Which lines belong in your copy? Those from the start of the data through the line with "495 277 102.00", exactly as written, without any pictures.

- **DATA EXTRACT**
------------------------------

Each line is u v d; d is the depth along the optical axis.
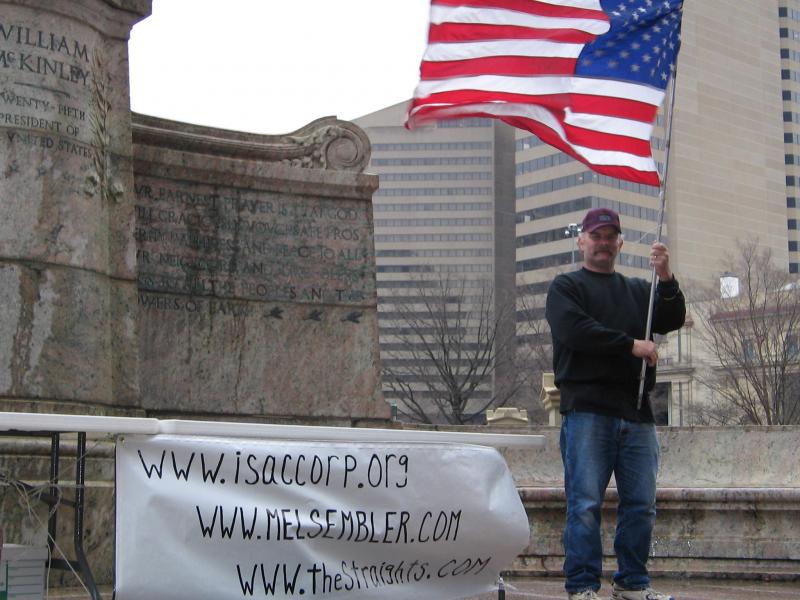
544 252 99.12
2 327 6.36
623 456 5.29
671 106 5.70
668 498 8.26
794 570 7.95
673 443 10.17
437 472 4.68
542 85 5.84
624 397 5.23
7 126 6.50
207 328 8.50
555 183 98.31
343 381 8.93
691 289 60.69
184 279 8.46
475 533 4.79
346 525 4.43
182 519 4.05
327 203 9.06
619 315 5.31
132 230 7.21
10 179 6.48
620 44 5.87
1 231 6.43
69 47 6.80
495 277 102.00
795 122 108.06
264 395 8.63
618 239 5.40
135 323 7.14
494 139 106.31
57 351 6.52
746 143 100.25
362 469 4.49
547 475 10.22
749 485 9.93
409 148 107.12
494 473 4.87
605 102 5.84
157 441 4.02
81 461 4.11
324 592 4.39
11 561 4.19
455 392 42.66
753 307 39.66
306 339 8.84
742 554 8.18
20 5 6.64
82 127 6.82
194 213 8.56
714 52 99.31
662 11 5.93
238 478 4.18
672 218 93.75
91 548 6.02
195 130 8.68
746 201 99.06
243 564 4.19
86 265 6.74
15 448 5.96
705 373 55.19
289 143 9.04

------------------------------

- **WRITTEN REPLY**
Each line is u v d; d is the depth along the optical axis.
544 252 99.12
2 327 6.36
623 456 5.29
671 106 5.70
668 498 8.26
794 570 7.95
673 443 10.17
437 472 4.68
542 85 5.84
624 397 5.23
7 126 6.50
207 328 8.50
555 183 98.31
343 381 8.93
691 289 60.69
184 279 8.46
475 533 4.79
346 525 4.43
182 519 4.05
327 203 9.06
619 315 5.31
132 230 7.21
10 179 6.48
620 44 5.87
1 231 6.43
69 47 6.80
495 277 102.00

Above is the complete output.